* [INSTRUCTION 1]:
Could you print the two insect taxonomy entries below line for line, from kingdom down to family, and leave out the pictures?

* [EXCERPTED PASSAGE]:
****************
Angles hits inboxes on Thursday mornings throughout the regular season; you can also find Angles in The Scroll on Thursday afternoons.
OWS Fam!!!
What a weekend it was. If this email is sometimes the official “kick” for the week, then Binks channel visits on Sunday nights are the official “close,” and what a great run for the community.
I won’t do a recap here as it’s not the space for it, but ICYMI, go check out the community posts in the Discord Binks channel or the OWS post // JM’s post on X. Congrats to all of you who had a strong, profitable week. While I don’t have the most major voice on this site, I do know I share the sentiment of other content providers on here that if it’s not our lineups taking down a tournament, we hope it’s all of you! A big Week 13 was great to see and a reminder that process wins over results. So let’s turn the page to Week 14.
Every sport has its fundamentals. I was fortunate enough to play my share of competitive sports through different levels, and while sports of every kind are different, they are also very similar. Practice, practice, practice. Train hard enough to develop muscle memory. Simulate the games as much as possible. Have fun, but leave it all on the field/pitch/rink/course/etc. No matter the sport, these are all hard truths for success.
Additionally, in most sports, there’s also a level of feel that comes into play. This is harder to quantify and far more subjective to an individual, but essentially this is the level needed to maintain success. Sometimes all the training and practice can prepare your body and mind for the moment, but either can decide to fail you at any time. It’s why successful athletes are known for even overtraining and unparalleled discipline, because the fear of failure is always present.
****************
* [SOURCE DATA]:
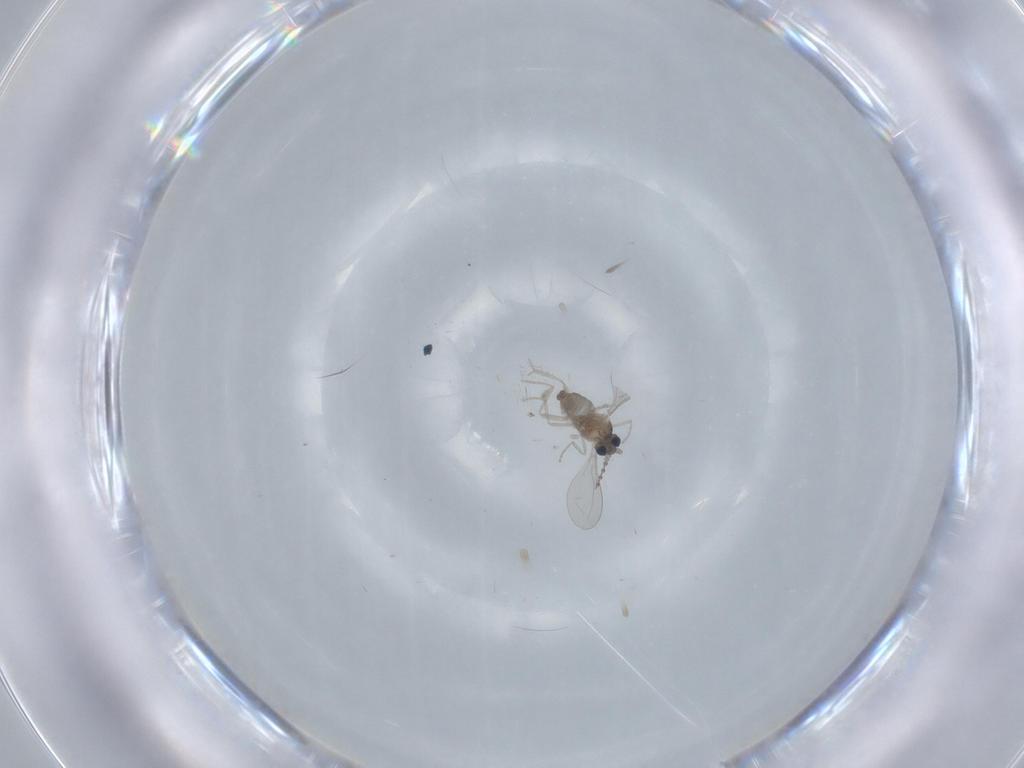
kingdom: Animalia
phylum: Arthropoda
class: Insecta
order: Diptera
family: Cecidomyiidae
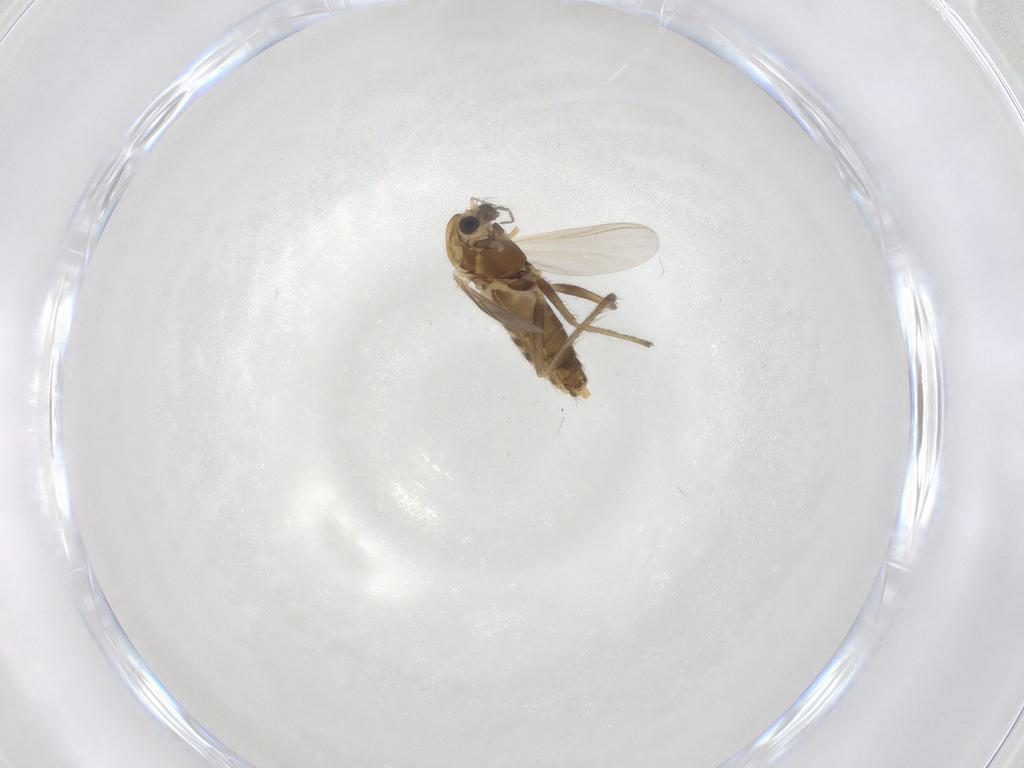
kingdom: Animalia
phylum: Arthropoda
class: Insecta
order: Diptera
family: Chironomidae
****************
* [INSTRUCTION 2]:
Can you output the whole Angles newsletter passage above, word for word?

* [WRITTEN RESPONSE 1]:
kingdom: Animalia
phylum: Arthropoda
class: Insecta
order: Diptera
family: Cecidomyiidae
kingdom: Animalia
phylum: Arthropoda
class: Insecta
order: Diptera
family: Chironomidae

* [WRITTEN RESPONSE 2]:
Angles hits inboxes on Thursday mornings throughout the regular season; you can also find Angles in The Scroll on Thursday afternoons.
OWS Fam!!!
What a weekend it was. If this email is sometimes the official “kick” for the week, then Binks channel visits on Sunday nights are the official “close,” and what a great run for the community.
I won’t do a recap here as it’s not the space for it, but ICYMI, go check out the community posts in the Discord Binks channel or the OWS post // JM’s post on X. Congrats to all of you who had a strong, profitable week. While I don’t have the most major voice on this site, I do know I share the sentiment of other content providers on here that if it’s not our lineups taking down a tournament, we hope it’s all of you! A big Week 13 was great to see and a reminder that process wins over results. So let’s turn the page to Week 14.
Every sport has its fundamentals. I was fortunate enough to play my share of competitive sports through different levels, and while sports of every kind are different, they are also very similar. Practice, practice, practice. Train hard enough to develop muscle memory. Simulate the games as much as possible. Have fun, but leave it all on the field/pitch/rink/course/etc. No matter the sport, these are all hard truths for success.
Additionally, in most sports, there’s also a level of feel that comes into play. This is harder to quantify and far more subjective to an individual, but essentially this is the level needed to maintain success. Sometimes all the training and practice can prepare your body and mind for the moment, but either can decide to fail you at any time. It’s why successful athletes are known for even overtraining and unparalleled discipline, because the fear of failure is always present.